Inoltre, potremmo incorrere in sanzioni a seguito di una visita ispettiva dove il controllo degli accessi ai dati non è stato fatto nella maniera conforme alle richieste normative.
L’approccio zero trust
Da quanto detto finora appare evidente l’utilità e la necessità di ricorrere ad un approccio alla cyber security basato sul modello zero trust. Un reale approccio militare dove la fiducia non viene riposta in nulla, non per una disdicevole problematica caratteriale, ma perché quando si è sotto attacco bisogna essere pronti a tutto, valutare ogni possibile rischio, diminuendo al massimo il fronte di esposizione della azienda.
Meno informazioni, meno privilegi: zero trust vuol dire elevare all’esponenziale il livello di sicurezza e diminuirne il costo.
Questo approccio sta oramai prendendo sempre più piede ed è spesso nominato come una metodologia necessaria. Non vi è più una divisione fra quello che è esterno alla azienda, quindi per definizione pericoloso, e quello che è interno e quindi, per ipotesi, non pericoloso.
In questo senso è utile lavorare su una metodologia basata su tre importanti punti.
Innanzitutto, è opportuno parlare di servizi di cyber intelligence incontrando figure come CEO, CIO e profili manageriali e spiegando loro quella che è la valutazione del rischio. È utile mostrare loro tutte le informazioni recenti sugli attuali trend di attacco e quante aziende criminali in quel momento stanno investendo nel settore dove l’azienda opera. Così come è importante discutere con loro di quelli che sono i piani commerciali e indicare quanto possano essere a rischio.
A questo punto si può introdurre l’innovativa metodologia della “deception”. Questa metodologia viene indicata in tutto il mondo come l’unico modo per far fronte ai recenti ed evoluti attacchi informatici in grado di eludere le attuali protezioni. La metodologia della deception ragiona come lo spionaggio e il contro spionaggio nella sicurezza fisica: “ragiona” non nel bloccare l’attacco, ma nel riconoscere i primi passi dell’attaccante. Di pari passo è importante analizzare tutte le tecniche che attualmente le aziende criminali adottano per eludere le tecnologie di sicurezza; quello che nel rapporto ENISA viene indicato come Defense Evasion.
Infine, per “chiudere il cerchio” della zero trust, è opportuno parlare di Privileged Access Management (PAM).

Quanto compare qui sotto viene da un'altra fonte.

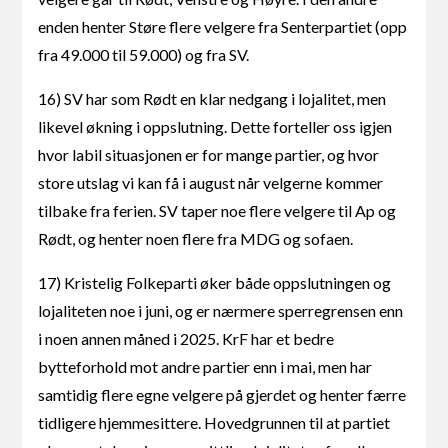
enden henter Støre flere velgere fra Senterpartiet (opp
fra 49.000 til 59.000) og fra SV.
16) SV har som Rødt en klar nedgang i lojalitet, men
likevel økning i oppslutning. Dette forteller oss igjen
hvor labil situasjonen er for mange partier, og hvor
store utslag vi kan få i august når velgerne kommer
tilbake fra ferien. SV taper noe flere velgere til Ap og
Rødt, og henter noen flere fra MDG og sofaen.
17) Kristelig Folkeparti øker både oppslutningen og
lojaliteten noe i juni, og er nærmere sperregrensen enn
i noen annen måned i 2025. KrF har et bedre
bytteforhold mot andre partier enn i mai, men har
samtidig flere egne velgere på gjerdet og henter færre
tidligere hjemmesittere. Hovedgrunnen til at partiet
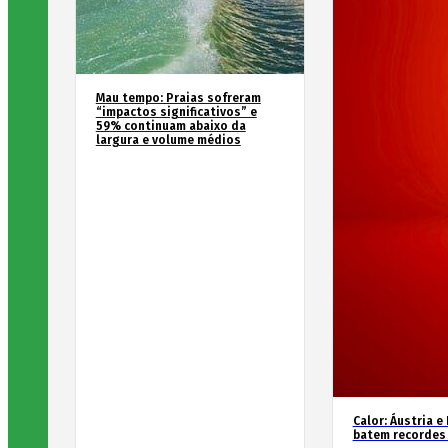
Mau tempo: Praias sofreram
“impactos significativos” e
59% continuam abaixo da
largura e volume médios
Calor: Áustria e
batem recordes 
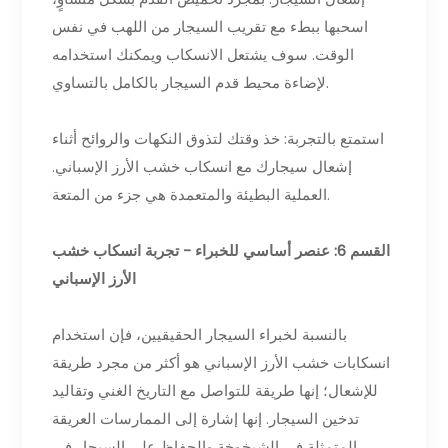
اسحبها ببطء مع تقريب السيجار من اللهب في نفس
الوقت. سوف يشتعل الانسكاب ويمكنك استخدامه
لإضاءة محيط قدم السيجار بالكامل بالتساوي.
استمتع بالتجربة: خذ وقتك لتذوق النكهات والروائح أثناء
إشعال سيجارك مع انسكاب خشب الأرز الإسباني.
العملية البطيئة والمتعمدة هي جزء من المتعة.
القسم 6: عنصر أساسي للخبراء - تجربة انسكاب خشب
الأرز الإسباني
بالنسبة لخبراء السيجار الحقيقيين، فإن استخدام
انسكابات خشب الأرز الإسباني هو أكثر من مجرد طريقة
للإشعال؛ إنها طريقة للتواصل مع التاريخ الغني وتقاليد
تدخين السيجار. إنها إشارة إلى الممارسات العريقة
المتمثلة في الشيخوخة والحفاظ على السيجار في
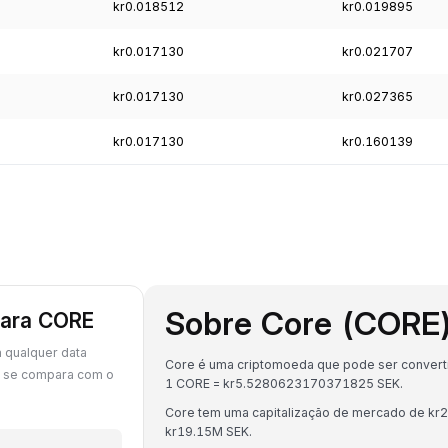
kr0.018512
kr0.019895
kr0.017130
kr0.021707
kr0.017130
kr0.027365
kr0.017130
kr0.160139
Sobre Core (CORE
para CORE
 qualquer data
Core é uma criptomoeda que pode ser convertid
E se compara com o
1 CORE = kr5.5280623170371825 SEK.
Core tem uma capitalização de mercado de kr
kr19.15M SEK.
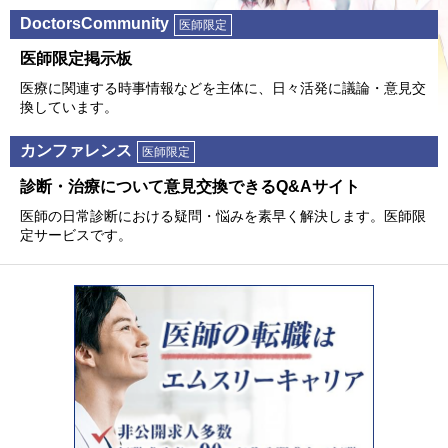
DoctorsCommunity
医師限定
医師限定掲⽰板
医療に関連する時事情報などを主体に、⽇々活発に議論・意⾒交
換しています。
カンファレンス
医師限定
診断・治療について意⾒交換できるQ&Aサイト
医師の⽇常診断における疑問・悩みを素早く解決します。医師限
定サービスです。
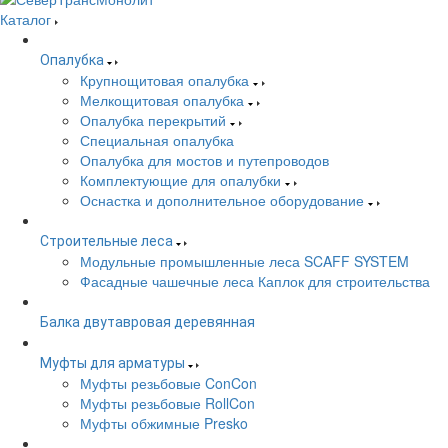
Каталог
Опалубка
Крупнощитовая опалубка
Мелкощитовая опалубка
Опалубка перекрытий
Специальная опалубка
Опалубка для мостов и путепроводов
Комплектующие для опалубки
Оснастка и дополнительное оборудование
Строительные леса
Модульные промышленные леса SCAFF SYSTEM
Фасадные чашечные леса Каплок для строительства
Балка двутавровая деревянная
Муфты для арматуры
Муфты резьбовые ConCon
Муфты резьбовые RollCon
Муфты обжимные Presko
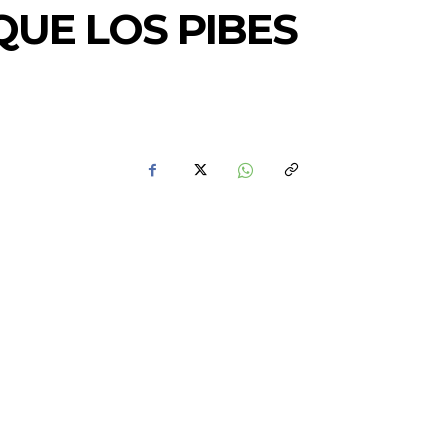
QUE LOS PIBES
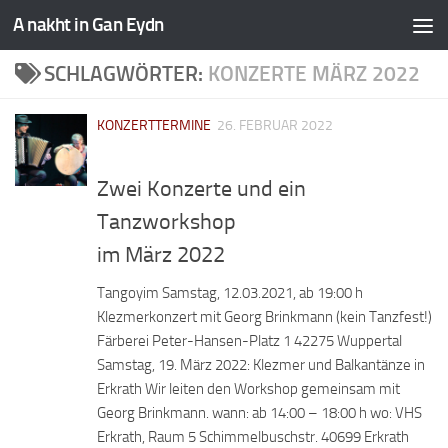
A nakht in Gan Eydn
SCHLAGWÖRTER:
KONZERTE MÄRZ 2022
KONZERTTERMINE
26. FEBRUAR 2022
Zwei Konzerte und ein
Tanzworkshop
im März 2022
Tangoyim Samstag, 12.03.2021, ab 19:00 h
Klezmerkonzert mit Georg Brinkmann (kein Tanzfest!)
Färberei Peter-Hansen-Platz 1 42275 Wuppertal
Samstag, 19. März 2022: Klezmer und Balkantänze in
Erkrath Wir leiten den Workshop gemeinsam mit
Georg Brinkmann. wann: ab 14:00 – 18:00 h wo: VHS
Erkrath, Raum 5 Schimmelbuschstr. 40699 Erkrath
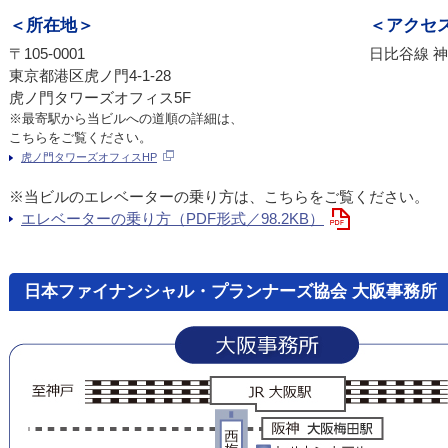
＜所在地＞
＜アクセ
〒105-0001
日比谷線 神
東京都港区虎ノ門4-1-28
虎ノ門タワーズオフィス5F
※最寄駅から当ビルへの道順の詳細は、
こちらをご覧ください。
虎ノ門タワーズオフィスHP
※当ビルのエレベーターの乗り方は、こちらをご覧ください。
エレベーターの乗り方（PDF形式／98.2KB）
日本ファイナンシャル・プランナーズ協会 大阪事務所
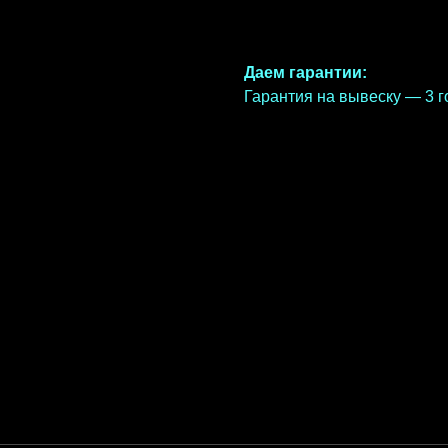
✲ В комплект входит: блок 
✲ 2 вида крепления: ножки
Даем гарантии:
Гарантия на вывеску — 3 г
ВАЖНО!
Мы можем изготов
палитры. Для этого — выб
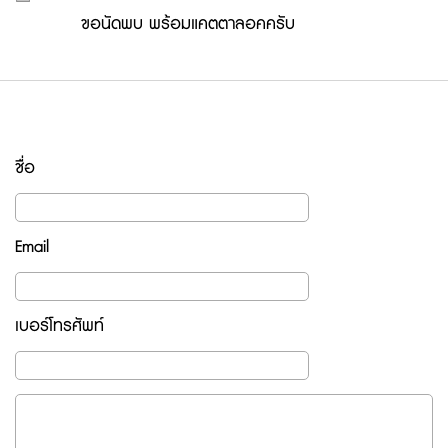
ขอนัดพบ พร้อมแคตตาลอคครับ
ชื่อ
Email
เบอร์โทรศัพท์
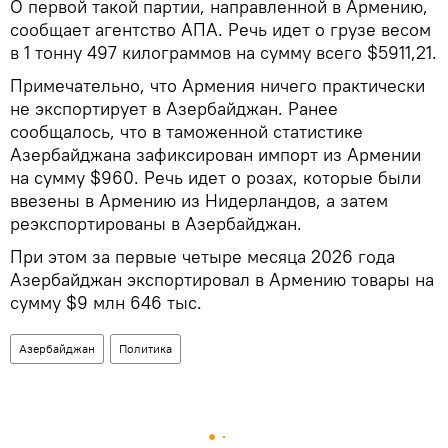
О первой такой партии, направленной в Армению,
сообщает агентство АПА. Речь идет о грузе весом
в 1 тонну 497 килограммов на сумму всего $5911,21.
Примечательно, что Армения ничего практически
не экспортирует в Азербайджан. Ранее
сообщалось, что в таможенной статистике
Азербайджана зафиксирован импорт из Армении
на сумму $960. Речь идет о розах, которые были
ввезены в Армению из Нидерландов, а затем
реэкспортированы в Азербайджан.
При этом за первые четыре месяца 2026 года
Азербайджан экспортировал в Армению товары на
сумму $9 млн 646 тыс.
Азербайджан
Политика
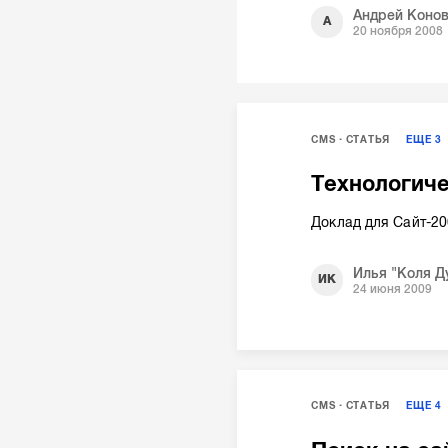
Андрей Коно
А
20 ноября 2008
CMS
СТАТЬЯ
ЕЩЕ
3
Технологич
Доклад для Сайт-2
Илья "Коля Д
ИК
24 июня 2009
CMS
СТАТЬЯ
ЕЩЕ
4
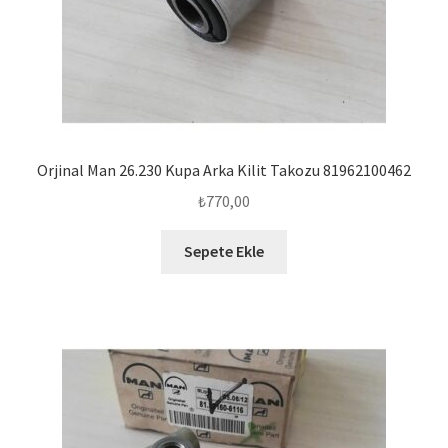
Orjinal Man 26.230 Kupa Arka Kilit Takozu 81962100462
₺
770,00
Sepete Ekle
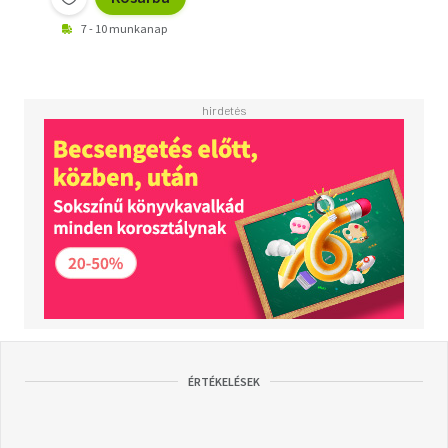
7 - 10 munkanap
ÉRTÉKELÉSEK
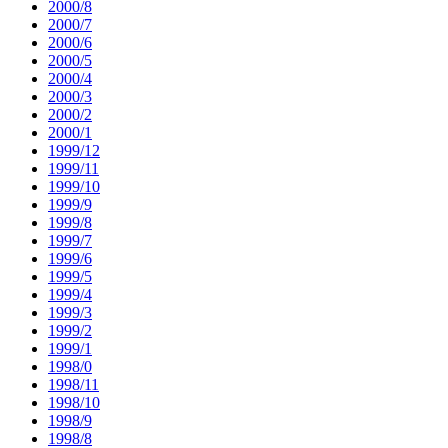
2000/8
2000/7
2000/6
2000/5
2000/4
2000/3
2000/2
2000/1
1999/12
1999/11
1999/10
1999/9
1999/8
1999/7
1999/6
1999/5
1999/4
1999/3
1999/2
1999/1
1998/0
1998/11
1998/10
1998/9
1998/8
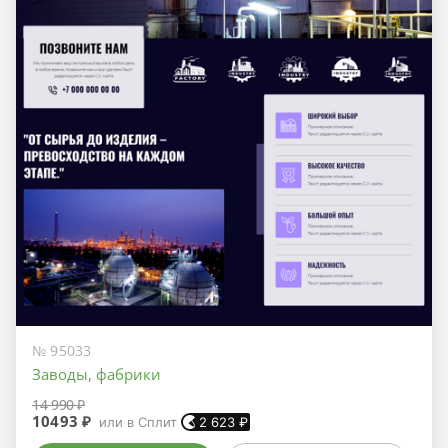
№ 95033
Заводы, фабрики
14 990 ₽
10493 ₽
или в Сплит
2 623
₽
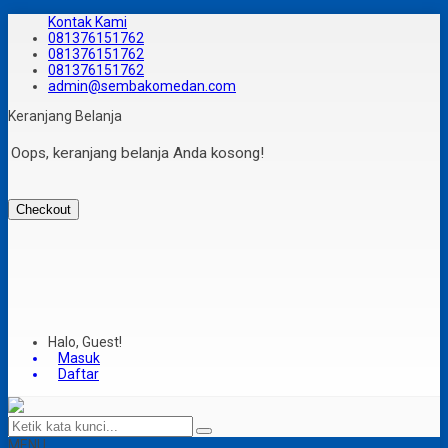
Kontak Kami
081376151762
081376151762
081376151762
admin@sembakomedan.com
Keranjang Belanja
Oops, keranjang belanja Anda kosong!
Checkout
Halo, Guest!
Masuk
Daftar
MENU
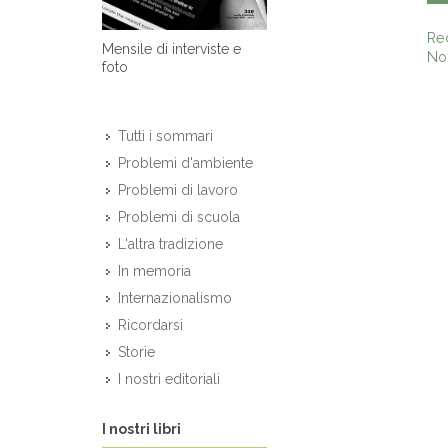
Re
Mensile di interviste e
Non
foto
Tutti i sommari
Problemi d'ambiente
Problemi di lavoro
Problemi di scuola
L'altra tradizione
In memoria
Internazionalismo
Ricordarsi
Storie
I nostri editoriali
I nostri libri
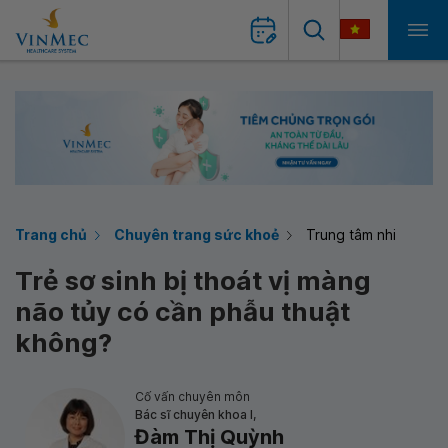
Trang chủ
Chuyên trang sức khoẻ
Trung tâm nhi
Trẻ sơ sinh bị thoát vị màng
não tủy có cần phẫu thuật
không?
Cố vấn chuyên môn
Bác sĩ chuyên khoa I,
Đàm Thị Quỳnh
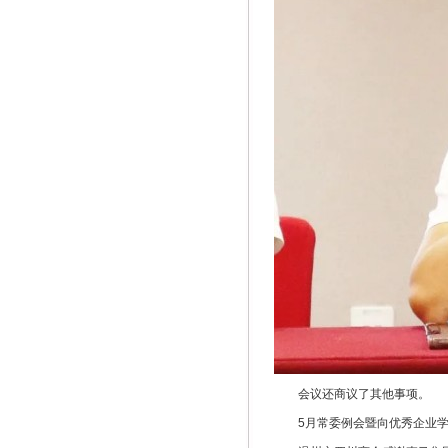
会议还商议了其他事项。
5月常委例会暨向优秀企业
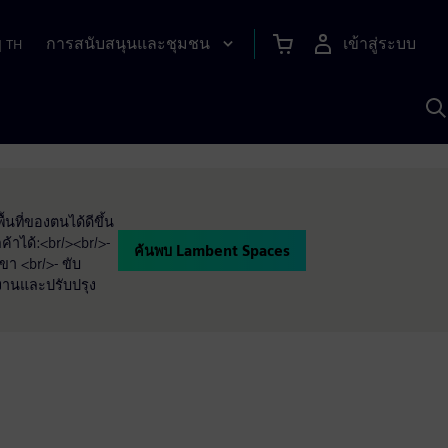
การสนับสนุนและชุมชน
เข้าสู่ระบบ
|
TH
ค
ด
เ
A
นที่ของตนได้ดีขึ้น
กค้าได้:<br/><br/>-
ค้นพบ Lambent Spaces
ขา <br/>- ขับ
งงานและปรับปรุง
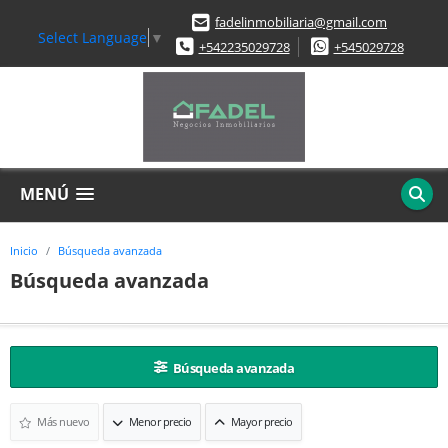
fadelinmobiliaria@gmail.com
Select Language
▼
+542235029728
+545029728
MENÚ
Inicio
Búsqueda avanzada
Búsqueda avanzada
Búsqueda avanzada
Más nuevo
Menor precio
Mayor precio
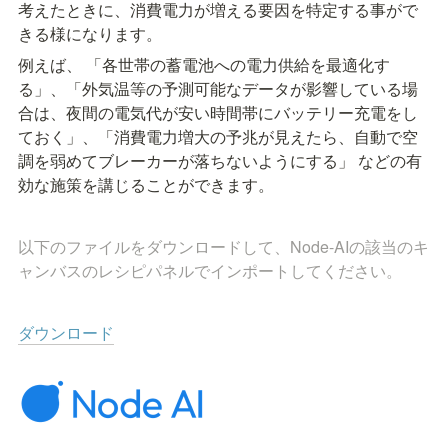
考えたときに、消費電力が増える要因を特定する事がで
きる様になります。
例えば、 「各世帯の蓄電池への電力供給を最適化す
る」、「外気温等の予測可能なデータが影響している場
合は、夜間の電気代が安い時間帯にバッテリー充電をし
ておく」、「消費電力増大の予兆が見えたら、自動で空
調を弱めてブレーカーが落ちないようにする」 などの有
効な施策を講じることができます。
以下の
ファイルをダウンロードして、Node-AIの該当のキ
ャンバスのレシピパネルでインポートしてください。
ダウンロード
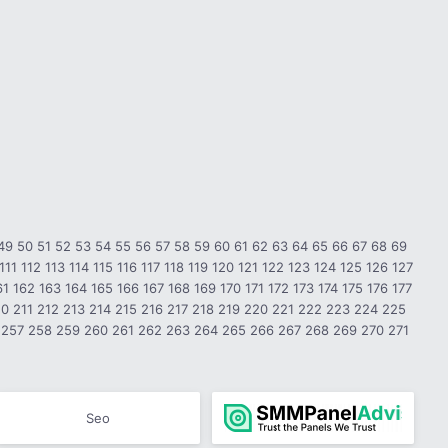
49
50
51
52
53
54
55
56
57
58
59
60
61
62
63
64
65
66
67
68
69
111
112
113
114
115
116
117
118
119
120
121
122
123
124
125
126
127
61
162
163
164
165
166
167
168
169
170
171
172
173
174
175
176
177
10
211
212
213
214
215
216
217
218
219
220
221
222
223
224
225
257
258
259
260
261
262
263
264
265
266
267
268
269
270
271
Seo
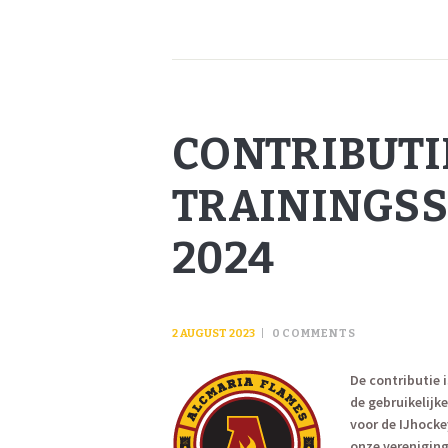
CONTRIBUTI
TRAININGSS
2024
2 AUGUST 2023
0
COMMENTS
De contributie 
de gebruikelijk
voor de IJhocke
onze vereniging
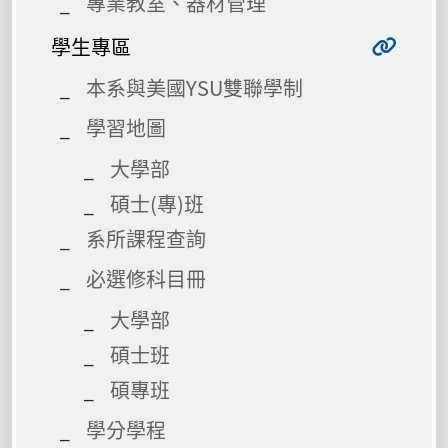
專業教室、器材管理
學生專區
本系與美國YSU雙聯學制
學習地圖
大學部
碩士(專)班
系所課程查詢
必選修科目冊
大學部
碩士班
碩專班
學分學程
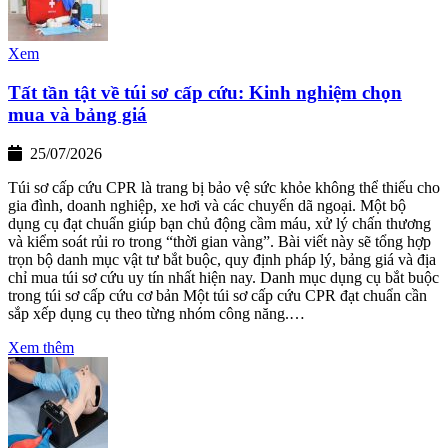
Xem
Tất tần tật về túi sơ cấp cứu: Kinh nghiệm chọn
mua và bảng giá
25/07/2026
Túi sơ cấp cứu CPR là trang bị bảo vệ sức khỏe không thể thiếu cho
gia đình, doanh nghiệp, xe hơi và các chuyến dã ngoại. Một bộ
dụng cụ đạt chuẩn giúp bạn chủ động cầm máu, xử lý chấn thương
và kiểm soát rủi ro trong “thời gian vàng”. Bài viết này sẽ tổng hợp
trọn bộ danh mục vật tư bắt buộc, quy định pháp lý, bảng giá và địa
chỉ mua túi sơ cứu uy tín nhất hiện nay. Danh mục dụng cụ bắt buộc
trong túi sơ cấp cứu cơ bản Một túi sơ cấp cứu CPR đạt chuẩn cần
sắp xếp dụng cụ theo từng nhóm công năng.…
Xem thêm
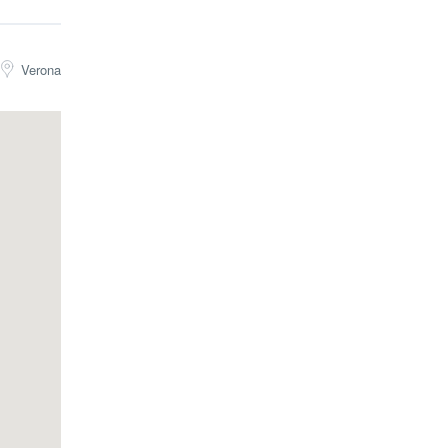
Verona
egliere il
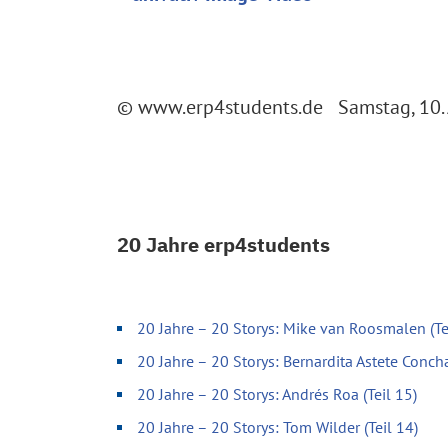
© www.erp4students.de Samstag, 10. 
20 Jahre erp4students
20 Jahre – 20 Storys: Mike van Roosmalen (Te
20 Jahre – 20 Storys: Bernardita Astete Concha
20 Jahre – 20 Storys: Andrés Roa (Teil 15)
20 Jahre – 20 Storys: Tom Wilder (Teil 14)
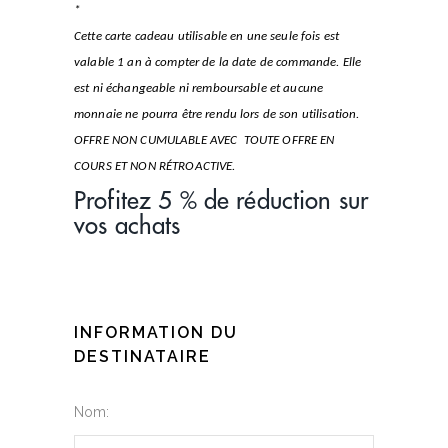
*
Cette carte cadeau utilisable en une seule fois est
valable 1 an à compter de la date de commande.
Elle
est ni échangeable ni remboursable et aucune
monnaie ne pourra être rendu lors de son utilisation.
OFFRE NON CUMULABLE AVEC TOUTE OFFRE EN
COURS ET NON RÉTROACTIVE.
Profitez 5 % de réduction sur
vos achats
INFORMATION DU
DESTINATAIRE
Nom:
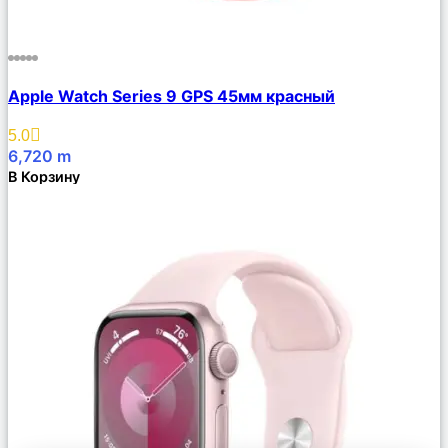
Сравнить
Apple Watch Series 9 GPS 45мм красный
Описание
Избранное
5.0
6,720
m
В Корзину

La condizione necessaria per portare a buon fine un attacco informatico è ottenere i giusti privilegi di accesso ai sistemi delle vittime. Ma se i privilegi non li ha nessuno, l’attacco non può assolutamente avvenire.
Conclusioni
Il miglior consiglio che si può dare alle aziende che stanno affrontando questo particolare momento di emergenza è, dunque, quello di approcciarsi alla cyber security utilizzando un modello zero trust e applicando soluzioni PAM e tecnologie di protezione degli endpoint basate su metodologia deception.